Bei der Entscheidung über die Unterlassungsverfügung berücksichtigen die Gerichte eine Reihe von Fragen: Sie prüfen, ob die Parteien im Wettbewerb stehen, ob eine Unterlassungsverfügung eine Partei zur Geschäftsaufgabe zwingen würde, ob Wettbewerbsfaktoren eine Rolle spielen und ob eine Lizenzierung eine sinnvolle Alternative ist.
Die Richtlinie 2004/48/EG steht einer Beschränkung des Anwendungsbereichs von Unterlassungsverfügungen nicht entgegen. Gemäß Artikel 3 Absatz 1 muss die Maßnahme fair und gerecht sein, während Artikel 12 es den Mitgliedstaaten freistellt, anstelle des Erlasses einer Unterlassungsverfügung die Zahlung von Schadensersatz anzuordnen, wenn der Verletzer weder vorsätzlich noch fahrlässig gehandelt hat, eine Unterlassungsverfügung unverhältnismäßig wäre und die Zahlung von Schadensersatz eine ausreichende Wiedergutmachung darstellt.
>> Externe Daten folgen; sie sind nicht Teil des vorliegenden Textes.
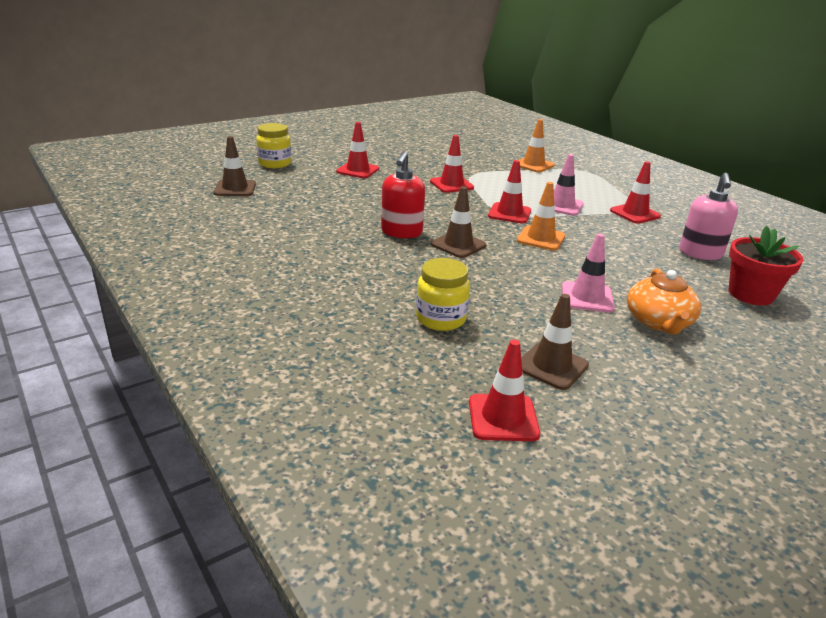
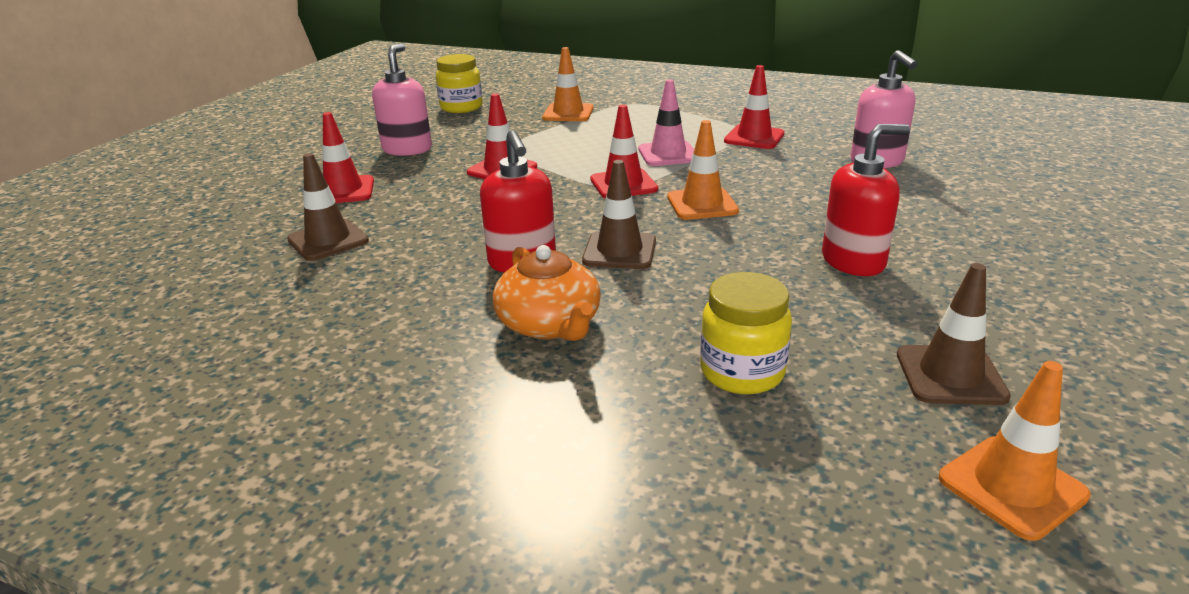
camera: 30 degrees left, 0 degrees up
brown traffic cone [214,136,256,196] -> brown traffic cone moved to [287,153,369,261]
yellow jar [256,123,291,168] -> yellow jar moved to [436,54,482,113]
red traffic cone [469,340,540,441] -> orange traffic cone [939,361,1091,541]
pink traffic cone [562,233,615,312] -> red soap dispenser [822,124,910,276]
orange teapot [627,269,701,335] -> orange teapot moved to [493,245,601,341]
red flower pot [729,226,804,305] -> none
none -> pink soap dispenser [372,43,432,156]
Zwar wurde keine derartige Bestimmung in französisches Recht aufgenommen, doch sind die Gerichte zu einer solchen Vorgehensweise befugt.
Eine weitere vorgeschlagene Lösung, die sich bei der Bekämpfung von Patent-Trollen als sehr nützlich erweisen könnte, ist das „soft intellectual property", eine Art alternative Patentform, die vor allem im Bereich Computer und Telekommunikation zur Anwendung käme. Viele französische Firmen sind dafür, und damit könnte ein Ersatz für das leider abgeschaffte System der Zwangslizenzen geschaffen werden.